## BRIEF
In the listing below, the answer starts at the line that has "irrecoverable data loss" and stops after the line that has "Data migration is always enabled."; please repeat that part exactly and nothing more.
──────── DATA RECORDS
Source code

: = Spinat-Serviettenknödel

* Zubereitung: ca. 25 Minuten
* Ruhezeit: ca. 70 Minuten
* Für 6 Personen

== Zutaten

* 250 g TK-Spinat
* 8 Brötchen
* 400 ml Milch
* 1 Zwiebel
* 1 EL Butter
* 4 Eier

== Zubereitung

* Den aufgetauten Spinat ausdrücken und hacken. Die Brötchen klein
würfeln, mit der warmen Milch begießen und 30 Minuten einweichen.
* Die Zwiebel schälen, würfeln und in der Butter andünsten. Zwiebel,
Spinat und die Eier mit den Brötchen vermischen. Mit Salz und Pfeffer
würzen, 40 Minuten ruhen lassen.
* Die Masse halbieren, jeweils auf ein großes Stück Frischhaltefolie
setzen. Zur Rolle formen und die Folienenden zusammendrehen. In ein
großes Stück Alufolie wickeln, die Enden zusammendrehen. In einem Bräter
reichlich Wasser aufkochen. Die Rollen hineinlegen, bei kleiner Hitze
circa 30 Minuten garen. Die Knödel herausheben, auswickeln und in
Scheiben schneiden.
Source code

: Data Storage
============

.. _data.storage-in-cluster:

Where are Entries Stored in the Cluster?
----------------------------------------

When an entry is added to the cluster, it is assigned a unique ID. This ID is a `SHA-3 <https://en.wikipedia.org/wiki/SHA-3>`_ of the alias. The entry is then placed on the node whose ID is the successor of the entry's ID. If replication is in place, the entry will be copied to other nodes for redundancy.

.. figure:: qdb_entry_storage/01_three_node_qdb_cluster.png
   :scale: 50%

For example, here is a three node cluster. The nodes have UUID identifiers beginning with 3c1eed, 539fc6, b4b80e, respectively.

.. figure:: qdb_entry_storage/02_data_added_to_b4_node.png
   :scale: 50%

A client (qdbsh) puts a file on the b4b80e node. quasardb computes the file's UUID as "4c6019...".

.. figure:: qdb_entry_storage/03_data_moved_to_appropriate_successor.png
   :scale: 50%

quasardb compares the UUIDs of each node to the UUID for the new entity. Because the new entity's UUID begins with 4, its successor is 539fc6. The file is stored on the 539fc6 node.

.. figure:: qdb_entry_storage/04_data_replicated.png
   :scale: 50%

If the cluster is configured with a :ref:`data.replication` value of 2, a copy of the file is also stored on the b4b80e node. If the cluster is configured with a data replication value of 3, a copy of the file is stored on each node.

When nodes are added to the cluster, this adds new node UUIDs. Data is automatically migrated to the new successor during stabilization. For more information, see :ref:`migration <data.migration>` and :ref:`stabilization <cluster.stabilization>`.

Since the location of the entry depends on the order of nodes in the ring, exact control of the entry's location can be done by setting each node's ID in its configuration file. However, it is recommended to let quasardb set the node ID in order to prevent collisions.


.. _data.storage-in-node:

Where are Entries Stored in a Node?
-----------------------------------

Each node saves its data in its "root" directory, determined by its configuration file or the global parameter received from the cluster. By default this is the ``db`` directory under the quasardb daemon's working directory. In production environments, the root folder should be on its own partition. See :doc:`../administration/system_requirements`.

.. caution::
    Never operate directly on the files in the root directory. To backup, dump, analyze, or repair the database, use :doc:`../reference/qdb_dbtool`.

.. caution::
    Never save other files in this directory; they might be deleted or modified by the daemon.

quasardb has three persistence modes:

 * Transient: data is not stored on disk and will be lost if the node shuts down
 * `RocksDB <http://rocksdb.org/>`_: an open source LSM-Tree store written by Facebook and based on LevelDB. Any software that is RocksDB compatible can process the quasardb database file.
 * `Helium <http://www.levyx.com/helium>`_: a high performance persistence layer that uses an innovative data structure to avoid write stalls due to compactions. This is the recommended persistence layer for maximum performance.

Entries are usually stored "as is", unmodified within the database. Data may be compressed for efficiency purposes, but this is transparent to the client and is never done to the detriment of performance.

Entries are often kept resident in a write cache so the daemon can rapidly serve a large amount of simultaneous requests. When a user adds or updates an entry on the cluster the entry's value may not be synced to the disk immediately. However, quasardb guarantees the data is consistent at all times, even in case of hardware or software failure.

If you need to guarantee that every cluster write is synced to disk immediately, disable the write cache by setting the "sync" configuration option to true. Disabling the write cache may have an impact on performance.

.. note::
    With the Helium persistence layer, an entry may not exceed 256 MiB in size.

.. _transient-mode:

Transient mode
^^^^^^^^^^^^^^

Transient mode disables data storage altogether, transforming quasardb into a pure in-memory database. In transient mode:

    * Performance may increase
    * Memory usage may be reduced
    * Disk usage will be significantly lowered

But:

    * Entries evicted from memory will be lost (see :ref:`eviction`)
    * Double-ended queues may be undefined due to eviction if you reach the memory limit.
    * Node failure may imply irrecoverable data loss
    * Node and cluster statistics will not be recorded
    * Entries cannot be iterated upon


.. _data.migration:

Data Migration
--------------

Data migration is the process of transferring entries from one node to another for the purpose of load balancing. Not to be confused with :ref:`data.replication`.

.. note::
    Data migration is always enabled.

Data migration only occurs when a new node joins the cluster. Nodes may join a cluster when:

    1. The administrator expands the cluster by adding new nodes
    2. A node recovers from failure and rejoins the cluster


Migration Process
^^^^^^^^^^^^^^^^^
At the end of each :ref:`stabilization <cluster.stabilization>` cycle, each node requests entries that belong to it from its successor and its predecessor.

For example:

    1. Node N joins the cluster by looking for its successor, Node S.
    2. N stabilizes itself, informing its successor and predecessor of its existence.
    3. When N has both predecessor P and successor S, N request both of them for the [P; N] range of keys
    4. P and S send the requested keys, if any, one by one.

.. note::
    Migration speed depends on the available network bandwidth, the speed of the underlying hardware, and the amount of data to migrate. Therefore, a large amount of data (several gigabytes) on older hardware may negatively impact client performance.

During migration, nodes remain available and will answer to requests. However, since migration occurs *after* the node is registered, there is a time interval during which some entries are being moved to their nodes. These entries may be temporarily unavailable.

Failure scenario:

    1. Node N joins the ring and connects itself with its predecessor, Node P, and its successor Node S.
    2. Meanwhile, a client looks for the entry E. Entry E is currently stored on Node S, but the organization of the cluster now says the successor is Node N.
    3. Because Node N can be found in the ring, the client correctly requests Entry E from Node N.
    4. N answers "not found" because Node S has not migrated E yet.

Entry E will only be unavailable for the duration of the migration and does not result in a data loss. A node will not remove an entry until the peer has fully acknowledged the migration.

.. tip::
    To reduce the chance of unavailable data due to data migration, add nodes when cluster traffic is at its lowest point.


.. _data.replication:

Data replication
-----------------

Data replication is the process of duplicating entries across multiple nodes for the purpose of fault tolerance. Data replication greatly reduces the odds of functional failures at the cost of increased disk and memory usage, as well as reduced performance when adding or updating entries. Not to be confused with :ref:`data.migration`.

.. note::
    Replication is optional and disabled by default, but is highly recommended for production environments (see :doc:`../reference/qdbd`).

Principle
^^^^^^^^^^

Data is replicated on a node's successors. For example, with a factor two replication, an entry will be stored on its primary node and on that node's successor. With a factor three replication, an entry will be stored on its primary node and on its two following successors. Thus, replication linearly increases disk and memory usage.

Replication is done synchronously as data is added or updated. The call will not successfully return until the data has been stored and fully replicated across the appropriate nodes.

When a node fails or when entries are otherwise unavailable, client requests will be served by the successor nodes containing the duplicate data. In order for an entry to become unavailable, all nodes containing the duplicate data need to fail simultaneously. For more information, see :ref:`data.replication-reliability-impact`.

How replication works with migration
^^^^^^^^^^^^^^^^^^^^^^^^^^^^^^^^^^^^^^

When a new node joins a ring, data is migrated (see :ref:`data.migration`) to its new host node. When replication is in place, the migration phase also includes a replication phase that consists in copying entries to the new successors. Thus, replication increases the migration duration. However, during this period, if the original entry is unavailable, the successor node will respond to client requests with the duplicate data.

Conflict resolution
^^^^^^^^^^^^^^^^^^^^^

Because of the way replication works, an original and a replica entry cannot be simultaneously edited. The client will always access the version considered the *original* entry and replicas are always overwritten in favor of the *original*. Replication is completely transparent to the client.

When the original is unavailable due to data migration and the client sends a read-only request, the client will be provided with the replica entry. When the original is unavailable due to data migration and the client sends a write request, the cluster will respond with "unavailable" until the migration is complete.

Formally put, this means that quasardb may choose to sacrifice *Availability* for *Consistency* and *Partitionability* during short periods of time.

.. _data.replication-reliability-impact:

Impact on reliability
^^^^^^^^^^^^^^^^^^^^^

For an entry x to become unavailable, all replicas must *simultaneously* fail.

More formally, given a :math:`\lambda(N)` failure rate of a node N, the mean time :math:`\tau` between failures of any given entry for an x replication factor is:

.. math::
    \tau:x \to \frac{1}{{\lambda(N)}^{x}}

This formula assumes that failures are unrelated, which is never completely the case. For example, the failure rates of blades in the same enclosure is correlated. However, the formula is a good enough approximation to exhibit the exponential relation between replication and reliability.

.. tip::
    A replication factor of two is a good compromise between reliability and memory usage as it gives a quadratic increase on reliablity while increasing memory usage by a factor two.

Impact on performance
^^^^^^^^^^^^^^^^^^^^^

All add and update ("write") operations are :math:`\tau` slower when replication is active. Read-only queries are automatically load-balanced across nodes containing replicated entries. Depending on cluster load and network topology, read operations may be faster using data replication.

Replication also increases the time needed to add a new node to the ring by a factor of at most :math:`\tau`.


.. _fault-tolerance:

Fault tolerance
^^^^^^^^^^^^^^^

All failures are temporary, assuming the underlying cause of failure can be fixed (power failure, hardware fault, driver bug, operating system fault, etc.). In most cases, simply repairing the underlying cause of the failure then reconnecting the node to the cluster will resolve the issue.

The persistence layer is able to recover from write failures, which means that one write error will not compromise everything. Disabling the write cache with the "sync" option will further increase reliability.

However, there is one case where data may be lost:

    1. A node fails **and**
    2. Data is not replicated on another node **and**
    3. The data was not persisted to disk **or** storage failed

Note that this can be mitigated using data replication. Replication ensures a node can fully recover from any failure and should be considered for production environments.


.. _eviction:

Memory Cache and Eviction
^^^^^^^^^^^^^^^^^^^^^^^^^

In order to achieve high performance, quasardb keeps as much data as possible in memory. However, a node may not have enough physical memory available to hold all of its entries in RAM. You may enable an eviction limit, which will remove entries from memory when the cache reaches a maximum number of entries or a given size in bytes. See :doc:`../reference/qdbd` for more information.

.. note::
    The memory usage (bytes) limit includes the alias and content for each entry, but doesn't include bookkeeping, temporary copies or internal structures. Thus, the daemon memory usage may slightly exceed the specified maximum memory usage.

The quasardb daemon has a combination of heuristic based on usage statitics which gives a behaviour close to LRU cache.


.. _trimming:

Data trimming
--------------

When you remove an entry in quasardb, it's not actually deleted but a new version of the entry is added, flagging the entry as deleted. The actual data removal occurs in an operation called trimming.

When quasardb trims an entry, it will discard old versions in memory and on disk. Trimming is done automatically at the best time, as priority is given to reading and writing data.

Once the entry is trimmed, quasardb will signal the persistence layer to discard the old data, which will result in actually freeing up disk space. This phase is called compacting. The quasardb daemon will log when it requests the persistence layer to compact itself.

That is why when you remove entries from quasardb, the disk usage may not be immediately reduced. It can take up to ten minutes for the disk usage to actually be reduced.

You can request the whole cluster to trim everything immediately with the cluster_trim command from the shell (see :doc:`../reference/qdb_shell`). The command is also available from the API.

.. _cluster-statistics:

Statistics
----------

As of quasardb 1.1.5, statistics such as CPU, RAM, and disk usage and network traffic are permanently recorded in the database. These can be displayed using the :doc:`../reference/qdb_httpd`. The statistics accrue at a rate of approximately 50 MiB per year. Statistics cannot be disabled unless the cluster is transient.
────────────────
## TASK SOLUTION
    * Node failure may imply irrecoverable data loss
    * Node and cluster statistics will not be recorded
    * Entries cannot be iterated upon


.. _data.migration:

Data Migration
--------------

Data migration is the process of transferring entries from one node to another for the purpose of load balancing. Not to be confused with :ref:`data.replication`.

.. note::
    Data migration is always enabled.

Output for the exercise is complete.